Our failure to immediately use the early days of independence to - TopicsExpress



          

Our failure to immediately use the early days of independence to commence the nation building process is what I consider the biggest missed opportunity in the history of Nigeria. It is the reason as Professor Stephenson asserts, we find ourselves in “cyclical intractable conflict” So, it was not surprising that shortly after the novelty of our political independence wore off the troubling underbelly of our nascent democracy was revealed in the rather prescient reading of the situation at that time by the Central Intelligence Agency of the United States in one of its memorandum of 1966. It wrote “Africa’s most populous country (population estimated at 48 million) is in the throes of a highly complex internal crisis rooted in its artificial origin as a British dependency containing over 250 diverse and often antagonistic tribal groups.

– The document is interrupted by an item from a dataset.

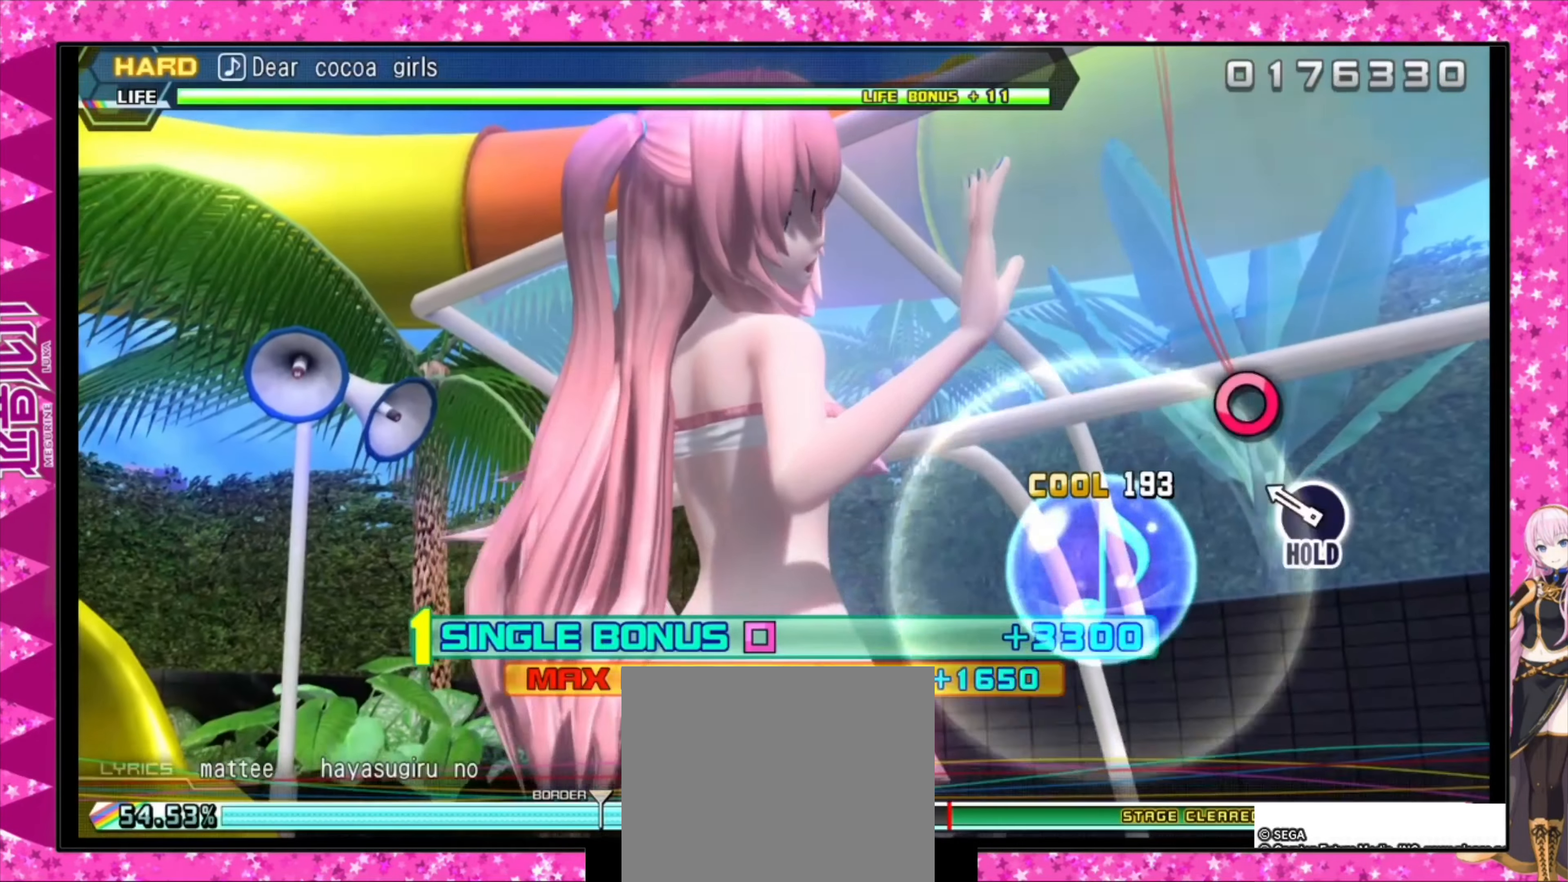
{"buttons": ["DPAD_RIGHT"], "events": [[133, "DPAD_RIGHT", "down"]]}
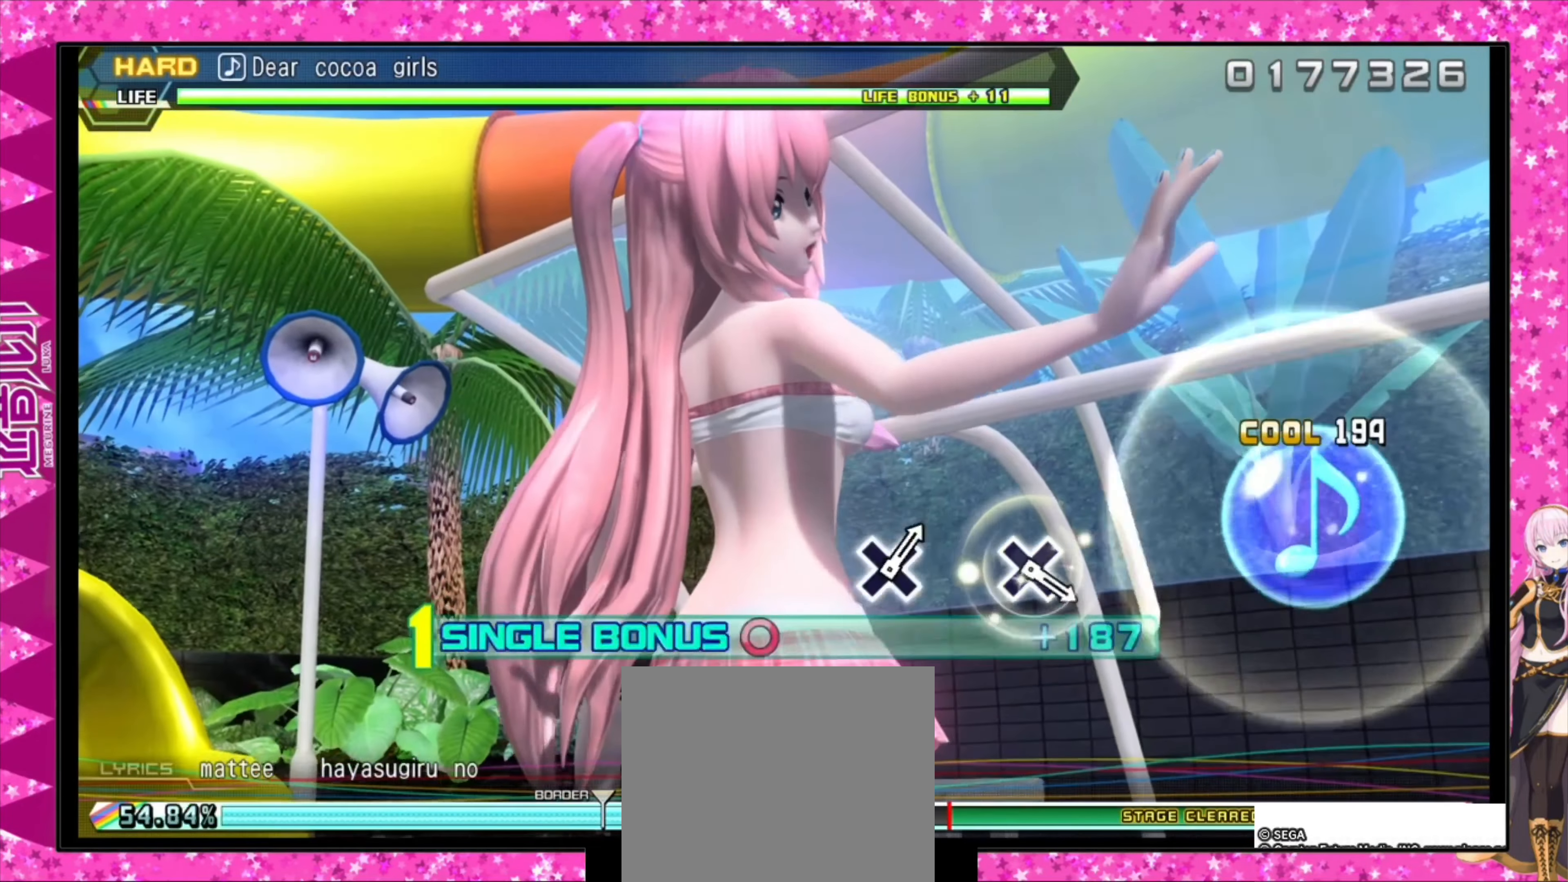
{"buttons": ["DPAD_RIGHT"], "events": []}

The present crisis started” with Nigerian independence in 1960, but the federated parliament hid “serious internal strains. It has been in an acute stage since last January when a military coup d’état destroyed the constitutional regime bequeathed by the British and upset the underlying tribal and regional power relationships. At stake now are the most fundamental questions which can be raised about a country, beginning with whether it will survive as a single viable entity. The situation is uncertain, with Nigeria,……is sliding downhill faster and faster, with less and less chance unity and stability. Unless present army leaders and contending tribal elements soon reach agreement on a new basis for association and take some effective measures to halt a seriously deteriorating security situation, there will be increasing internal turmoil, possibly including civil war”.